Дома вопросы были примерно те же.

— Объясни, что все это значит! — заявила мама. — У меня чуть не случился инфаркт! Может быть, хватит секретов?

— Мама, — сказал я, обнимая ее за плечи. — Тебе нужны государственные секреты? Так это нужно давать подписку о неразглашении. А потом не выпустят за границу.

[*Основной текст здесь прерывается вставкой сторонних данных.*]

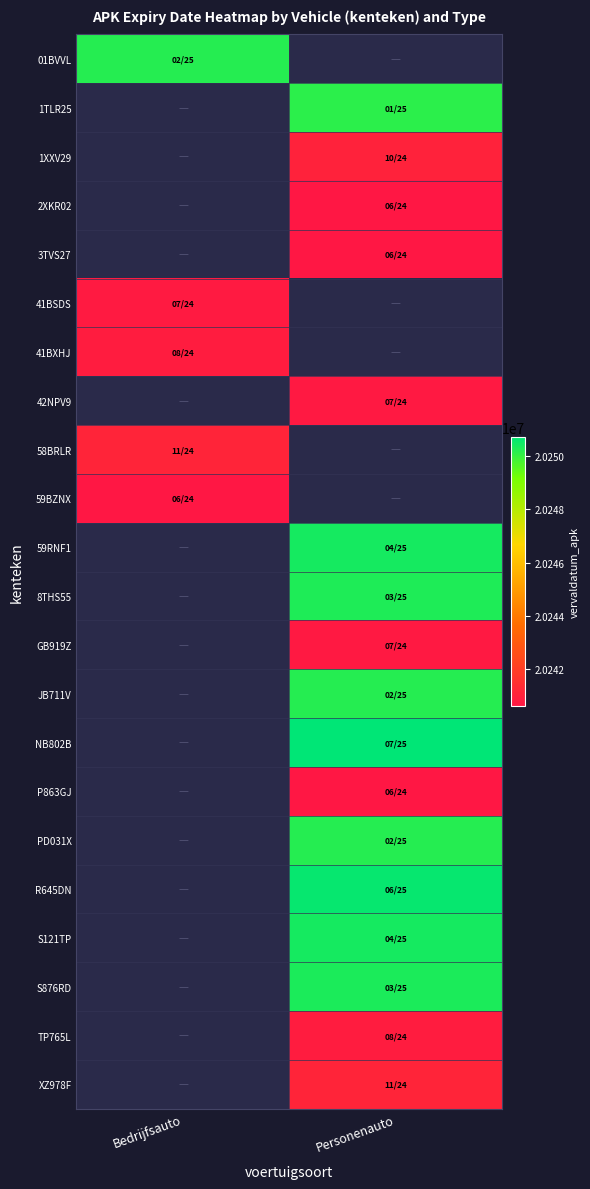

Which label corresponds to the largest value in the chart?

Personenauto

— При чем здесь заграница? — растерялась мама. — Какие секреты?

— Я не сделал ничего плохого, только помог. Меня не поняли и начали разбираться. Сейчас ко мне вопросов нет. Что вам еще нужно? Мне жаль, что все так произошло, но за чужое хамство я отвечать не могу. Я же, уходя, сказал тебе, что волноваться не стоит.

— Мало ли что ты сказал! А Люсю зачем возили?

— На всякий случай, чтобы я не сильно выпендривался. Слушай, я прошу, чтобы ты со своими подругами об этом не говорила. Тетя Нина точно всем разнесет.

— Я не дура, — обиделась мама. — И не болтушка.

— Извини, я сказал на всякий случай. Я вам обещал рассказать и расскажу, но не сейчас, а лет через пять. Это уже будет неопасно, да и веры к моим словам у вас будет больше.

— Я сейчас уже, наверное, во все готов поверить, — сказал мне отец. — Даже в то, что в тебя кто-то вселился, слишком уж ты изменился.

Я заколебался. Надоело водить родителей за нос и очень хотелось им обо всем рассказать, тем более что, судя по словам отца, они уже могли мне поверить. Но я не хотел их подставлять. Не было у меня большой уверенности, что все закончилось. Скорее всего, как только Машеров со своим другом оценят, что им попало в руки, меня полностью в покое не оставят. Я сам говорил Петру Мироновичу, что знаю больше того, что записано в тетрадях, да и без моих слов это должно быть понятно. Поэтому консультации все равно давать придется, да и присматривать за мной обязательно будут. Я бы на их месте такого человека без присмотра не оставил, даже если бы был в нем полностью уверен. От случайностей никто не застрахован, поэтому какую-то охрану я бы ему обеспечил. А они не дурней меня.